NotPetya is NOT Ransomware

[straycat19]

I received the following in an email from a security researcher who owns his own company and is nationally known but probably wouldn't like having his company or name associated with nsane.  So I will not include that information.  But the information in the email is accurate and has been verified by multiple security professionals.

 

Email:

 

NotPetya is a destructive disk wiper similar to Shamoon which has been targeting Saudi Arabia in the recent past.

 

Note that Shamoon actually deleted files, NotPetya goes about it slightly different, it does not delete any data but simply makes it unusable by locking the files and then throwing away the key. The end result is the same.

 

Someone is hijacking known ransomware families and using them to attack Ukrainian computer systems. Guess who.

 

You never had a chance to recover your files.

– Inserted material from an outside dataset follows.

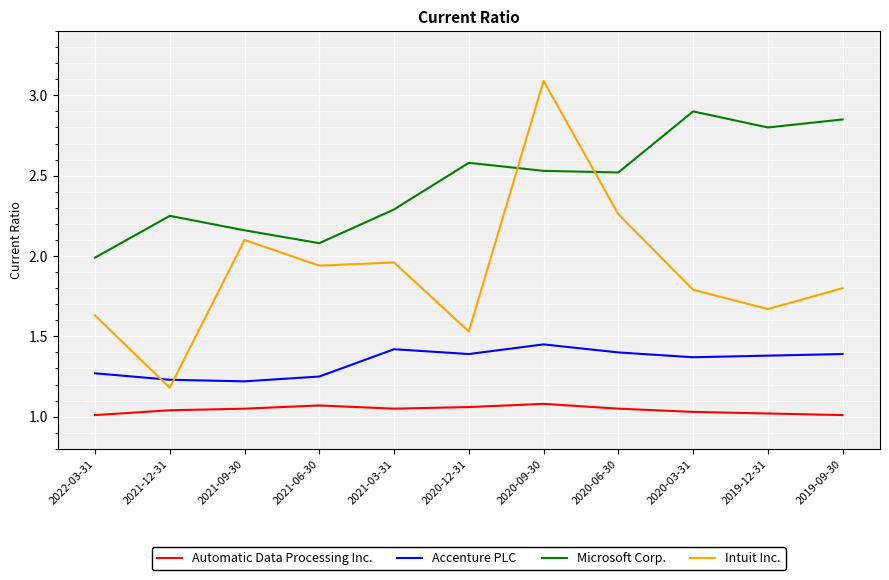

Rank the series at 2021-09-30 from highest to lowest value.

Microsoft Corp., Intuit Inc., Accenture PLC, Automatic Data Processing Inc.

There are several technical indicators that NotPetya was only made to look as ransomware as a smoke screen:
1.It never bothers to generate a valid infection ID 
2.The Master File Table gets overwritten and is not recoverable 
3.The author of the original Petya also made it clear NotPetya was not his work 

 

This has actually happened earlier. Foreshadowing the NotPetya attack, the author of the AES-NI ransomware said in May he did not create the XData ransomware, which was also used in targeted attacks against Ukraine. Furthermore, both XData and NotPetya used the same distribution vector, the update servers of a Ukrainian accounting software maker.

 

Catalin Cimpanu, the Security News Editor for Bleepingcomputer stated: "The consensus on NotPetya has shifted dramatically in the past 24 hours, and nobody would be wrong to say that NotPetya is on the same level with Stuxnet and BlackEnergy, two malware families used for political purposes and for their destructive effects. Evidence is clearly mounting that NotPetya is a cyber-weapon and not just some overly-aggressive ransomware."